◆ **Kegiatan 1**
Dalam teks tentang karamah, salin kembali bagian yang dimulai dengan kata-kata "Soal: Mencuatnya masalah" dan diakhiri dengan "Ahlussunnah terhadap karamah?", lalu ganti "Ahlussunnah" dengan "ulama salaf".
◆ **Kegiatan 2**
Tuliskan ulang bagian catatan dari awal catatan sampai baris yang memuat "Knolliger Sauerklee", termasuk baris tersebut. Jangan sertakan gambar dalam jawaban.

◆ **Kutipan Halaman**

-*-

Soal: Mencuatnya masalah karamah akhir-akhir ini telah menarik perhatian orang. Bagaimana sebenarnya hakikat karamah? Apakah karamah benar-benar ada? Bagaimana ciri-ciri orang yang mendapatkan karamah? Apakah tujuan karamah diberikan kepada seseorang? Bagaimana pandangan Ahlussunnah terhadap karamah?
Jawab:
Secara harfiah, kata karamah, menurut al-Jauhari, diambil dari kata karam, berarti lawan dari lawm. Ibn Manzhur menyatakan, Al-Karim adalah nama dan sifat Allah, yang artinya Zat Yang Mahamulia, Mahabaik, Mahadermawan dan Memberi, yang pemberiannya tidak pernah habis.1
Karena itu secara harfiah karamah bisa diartikan sebagai pemberian dan kemuliaan yang diberikan oleh Allah kepada hamba-Nya sebagai salah satu bentuk nikmat-Nya.2
Adapun menurut istilah, karamah adalah perkara tidak lazim yang ditunjukkan oleh Allah ‘Azza wa Jalla melalui tangan-tangan para wali-Nya. Ada juga yang menyatakan, karamah dan mukjizat sama, yaitu sama-sama perkara yang menyalahi kebiasaan.3 Dalam syarh kitab Al-‘Aqidah at-Thahawiyyah dinyatakan, secara harfiah [bahasa], mukjizat meliputi semua perkara yang menyalahi kebiasaan; begitu juga karamah dalam istilah para imam ulama pada masa lalu.4 Menurut as-Safarini, karamah adalah perkara tidak lazim, yang tidak disertai dan didahului oleh klaim kenabian, yang tampak melalui tangan hamba yang lahiriahnya shalih, apakah perkara itu telah diketahui atau tidak oleh hamba yang shalih tersebut.5
Pertanyaannya: Apakah karamah ini benar-benar nyata, dan bisa terjadi melalui siapa saja? Lalu bagaimana cara membuktikan karamah tersebut pada diri seseorang?

-*-

◆ **Kumpulan entri data**
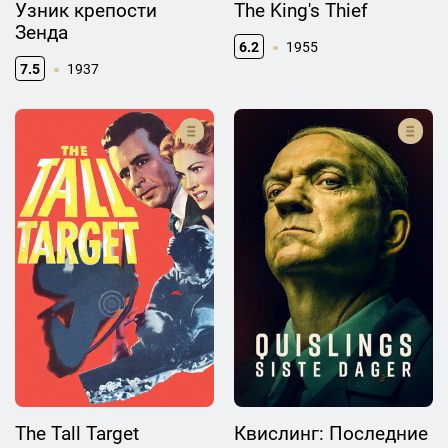
Узник крепости
The King's Thief
Зенда
6.2
1955
7.5
1937
The Tall Target
Квислинг: Последние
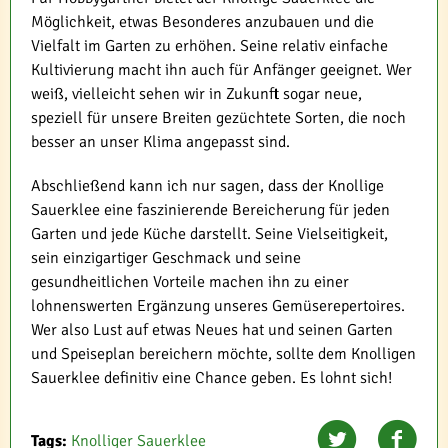
Möglichkeit, etwas Besonderes anzubauen und die
Vielfalt im Garten zu erhöhen. Seine relativ einfache
Kultivierung macht ihn auch für Anfänger geeignet. Wer
weiß, vielleicht sehen wir in Zukunft sogar neue,
speziell für unsere Breiten gezüchtete Sorten, die noch
besser an unser Klima angepasst sind.
Abschließend kann ich nur sagen, dass der Knollige
Sauerklee eine faszinierende Bereicherung für jeden
Garten und jede Küche darstellt. Seine Vielseitigkeit,
sein einzigartiger Geschmack und seine
gesundheitlichen Vorteile machen ihn zu einer
lohnenswerten Ergänzung unseres Gemüserepertoires.
Wer also Lust auf etwas Neues hat und seinen Garten
und Speiseplan bereichern möchte, sollte dem Knolligen
Sauerklee definitiv eine Chance geben. Es lohnt sich!
Tags:
Knolliger Sauerklee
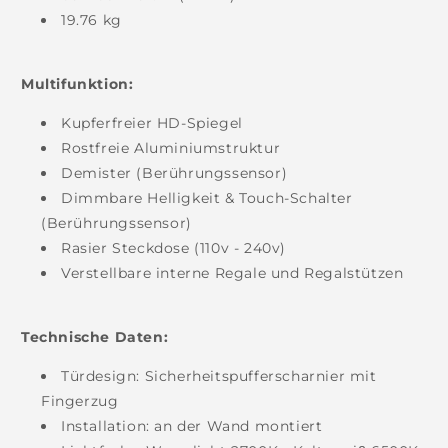
19.76 kg
Multifunktion:
Kupferfreier HD-Spiegel
Rostfreie Aluminiumstruktur
Demister (Berührungssensor)
Dimmbare Helligkeit & Touch-Schalter
(Berührungssensor)
Rasier Steckdose (110v - 240v)
Verstellbare interne
Regale
und Regalstützen
Technische Daten:
Türdesign: Sicherheitspufferscharnier mit
Fingerzug
Installation: an der Wand montiert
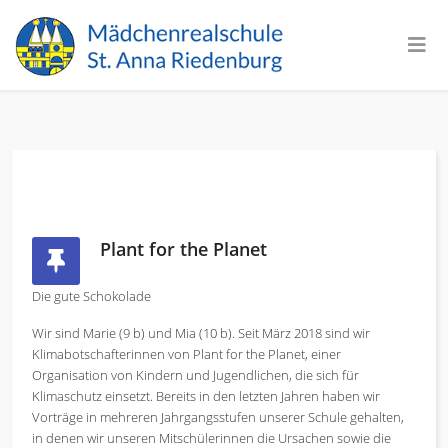
Plant for the Planet
Die gute Schokolade
Wir sind Marie (9 b) und Mia (10 b). Seit März 2018 sind wir
Klimabotschafterinnen von Plant for the Planet, einer
Organisation von Kindern und Jugendlichen, die sich für
Klimaschutz einsetzt. Bereits in den letzten Jahren haben wir
Vorträge in mehreren Jahrgangsstufen unserer Schule gehalten,
in denen wir unseren Mitschülerinnen die Ursachen sowie die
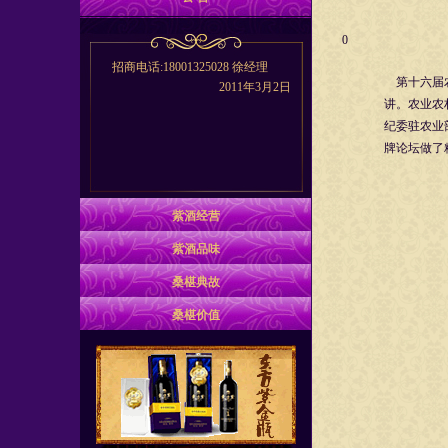
0
招商电话:18001325028 徐经理
第十六届农
2011年3月2日
讲。农业农
纪委驻农业
牌论坛做了
紫酒经营
紫酒品味
桑椹典故
桑椹价值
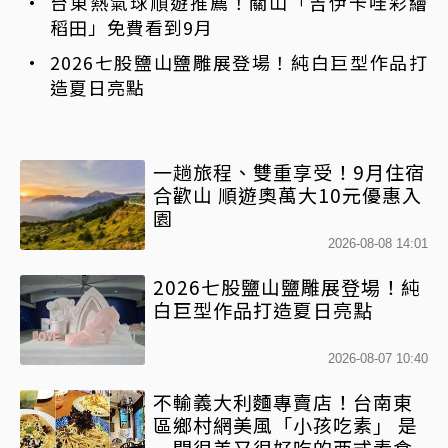
台東熱氣球順遊推薦！關山「吉伊卡哇彩繪
稻田」免費看到9月
2026七股鹽山鹽雕展登場！純白巨型作品打
造夏日亮點
一趟旅程、雙重享受！9月住宿
合歡山 順遊奧萬大10元優惠入
園
2026-08-08 14:01
2026七股鹽山鹽雕展登場！純
白巨型作品打造夏日亮點
2026-08-07 10:40
不輸義大利麵專賣店！台南東
區鄉村網美風「小孩吃素」 是
一間很美又很好吃的西式素食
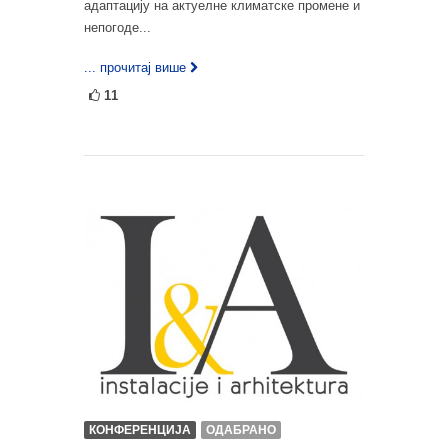
адаптацију на актуелне климатске промене и
непогоде...
... прочитај више
11
КОНФЕРЕНЦИЈА
ОДАБРАНО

-*-

◆ **Hasil yang Diharapkan 1**
Soal: Mencuatnya masalah karamah akhir-akhir ini telah menarik perhatian orang. Bagaimana sebenarnya hakikat karamah? Apakah karamah benar-benar ada? Bagaimana ciri-ciri orang yang mendapatkan karamah? Apakah tujuan karamah diberikan kepada seseorang? Bagaimana pandangan ulama salaf terhadap karamah?

◆ **Hasil yang Diharapkan 2**
Узник крепости
The King's Thief
Зенда
6.2
1955
7.5
1937
The Tall Target
Квислинг: Последние
Möglichkeit, etwas Besonderes anzubauen und die
Vielfalt im Garten zu erhöhen. Seine relativ einfache
Kultivierung macht ihn auch für Anfänger geeignet. Wer
weiß, vielleicht sehen wir in Zukunft sogar neue,
speziell für unsere Breiten gezüchtete Sorten, die noch
besser an unser Klima angepasst sind.
Abschließend kann ich nur sagen, dass der Knollige
Sauerklee eine faszinierende Bereicherung für jeden
Garten und jede Küche darstellt. Seine Vielseitigkeit,
sein einzigartiger Geschmack und seine
gesundheitlichen Vorteile machen ihn zu einer
lohnenswerten Ergänzung unseres Gemüserepertoires.
Wer also Lust auf etwas Neues hat und seinen Garten
und Speiseplan bereichern möchte, sollte dem Knolligen
Sauerklee definitiv eine Chance geben. Es lohnt sich!
Tags:
Knolliger Sauerklee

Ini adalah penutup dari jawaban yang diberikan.